Спустя годы, глядя на эти кадры, меня трясло от рыданий и восторга. Ведь я смотрела на себя в прямом смысле – со стороны. Я уже была там, на этой Земле. Астронавты видели Землю и меня – 10-летнюю – на ней. И мне этот вид понравился. Только не было четкости – слезы мешали.
Почему я плакала? Потому что видела сейчас то, что могла видеть давно? И мне никогда не придется вот так прыгать по другой планете, с которой Земля – такая красивая. Как жалко всех нас, тех, кто остался ждать самых счастливых людей, в том июле 1969 года. Там. Дома. На Земле. На очень маленькой Земле.
Вероятно, поэтому мы приходим в собственные сны, надеясь, изменить дневную глупость с помощью внутренней прозорливости. А просыпаясь, все забываем и множим ошибки. Сон мой, сладкий сон мой: "Я во сне, я помню, как меня зовут, я осознаю, что я сплю".
Бывают сны, в которые хочется возвращаться. Бывают сны, из которых хочется убежать. Они все хороши уже тем, что снятся. И я, просыпаясь, каждый раз думаю: "Вот и новый день, это – только день. Он пройдет. И опять настанет сон".
Сон – непредсказуемый и волшебный хозяин жизни. Забава для глупых, знание – для умных и сила – для мудрых.
В последнее время он все чаще предлагает не ассоциации личных впечатлений, а обобщенные безличностные сюжеты. Даже не знаю, радоваться мне этому или пугаться?
СОН
Ощущаю вокруг себя полную темноту. Но не черноту непроглядную, а именно темноту, что-то вроде беззвездной и безлунной ночи. Страха нет, только неприятное ощущение, что где-то совсем рядом находится кто-то или что-то – таинственное или враждебное. Неясные звуки и странный запах заставляют меня искать что-то устойчивое, к чему можно прислониться и защитить себя со стороны спины.
– А ты не бойся, – приятный низкий мужской голос звучит откуда-то сверху.
Я не реагирую. Во-первых, ничего не видно, во-вторых, а кто он такой, чтобы я его боялась или ему верила.
– Ты права. Никто.
Неприятный холодок прошел по телу. Ясно, что мои мысли – открытая книга. Но это, по меньшей мере, не честно и не по-мужски.

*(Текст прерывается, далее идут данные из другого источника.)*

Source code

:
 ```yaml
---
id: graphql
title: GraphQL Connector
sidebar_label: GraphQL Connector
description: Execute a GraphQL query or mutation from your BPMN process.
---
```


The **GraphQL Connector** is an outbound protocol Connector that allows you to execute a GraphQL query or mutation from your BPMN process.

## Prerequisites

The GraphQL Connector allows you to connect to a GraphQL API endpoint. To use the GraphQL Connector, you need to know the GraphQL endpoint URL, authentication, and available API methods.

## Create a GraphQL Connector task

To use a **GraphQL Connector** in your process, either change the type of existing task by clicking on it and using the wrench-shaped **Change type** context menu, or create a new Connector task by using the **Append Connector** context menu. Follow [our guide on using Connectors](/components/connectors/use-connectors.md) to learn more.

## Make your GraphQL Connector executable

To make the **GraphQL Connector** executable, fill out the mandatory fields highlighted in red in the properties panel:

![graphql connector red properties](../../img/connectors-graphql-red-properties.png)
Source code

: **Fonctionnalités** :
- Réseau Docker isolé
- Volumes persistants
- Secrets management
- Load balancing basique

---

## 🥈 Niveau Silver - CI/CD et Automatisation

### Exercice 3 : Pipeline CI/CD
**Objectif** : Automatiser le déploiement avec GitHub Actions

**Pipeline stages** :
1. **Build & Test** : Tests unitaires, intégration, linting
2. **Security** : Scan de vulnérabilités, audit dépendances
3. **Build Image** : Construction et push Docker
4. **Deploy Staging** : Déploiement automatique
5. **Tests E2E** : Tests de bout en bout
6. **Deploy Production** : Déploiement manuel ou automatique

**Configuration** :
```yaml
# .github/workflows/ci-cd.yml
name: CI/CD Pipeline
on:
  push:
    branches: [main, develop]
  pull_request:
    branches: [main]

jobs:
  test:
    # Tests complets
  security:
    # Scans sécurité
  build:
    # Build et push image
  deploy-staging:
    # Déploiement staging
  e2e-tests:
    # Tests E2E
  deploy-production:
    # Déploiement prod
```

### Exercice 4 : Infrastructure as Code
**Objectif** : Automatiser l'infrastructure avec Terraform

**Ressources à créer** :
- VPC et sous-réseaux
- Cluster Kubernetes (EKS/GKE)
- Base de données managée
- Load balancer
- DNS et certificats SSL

– Чего молчишь? – Я говорю, опережая мысли, чтобы меня не застали врасплох.
– А что сказать? Ты права.
– Тогда проявляйся. Нечего прятаться в темноте.
– Хорошо. Как есть, или как лучше?
– А, так ты на таракана похож, что ли?
– Уйду.
– Кто держит?
Темнота расходится. Передо мной берег. Пока не понятно, какой – морской, речной, озерный?
– Просто берег, не заморачивайся.
Честно говоря, мне уже изрядно надоел этот радиотеатр. С кем говорю? Что он делает на земле? Додумать не успела.
– Земля-земля. Что вы все заладили – земля? – Голос стал резким, даже гневливым.
– Что тебе не нравится. Да, земля. Это наша планета…
– Земля – не планета, это – место жизни, – перебивает меня невидимка.
– Как это?
– Так. Говорим земля – подразумеваем жизнь.
– А мы и так подразумеваем.
– Так да не так. Вот Марс или Венера – не земля, потому что они – мертвые.
– Подожди, – у меня даже раздражение пропало, – если земля – живая, то… – у меня перехватило дыхание.
– Договаривай сама.
– Не могу.
– Но поняла?
– Не хочу.
– Это от тебя не зависит. Там, где жизнь, там – и земля.
Я опустилась на землю. Ног совсем не чую. В голове пусто, и совсем не хочется ни с кем разговаривать. Мелькнула мысль о молитве, но, кроме обращения – Господи! – ничего на ум не пришло. Как это, "там, где жизнь, там – и земля"?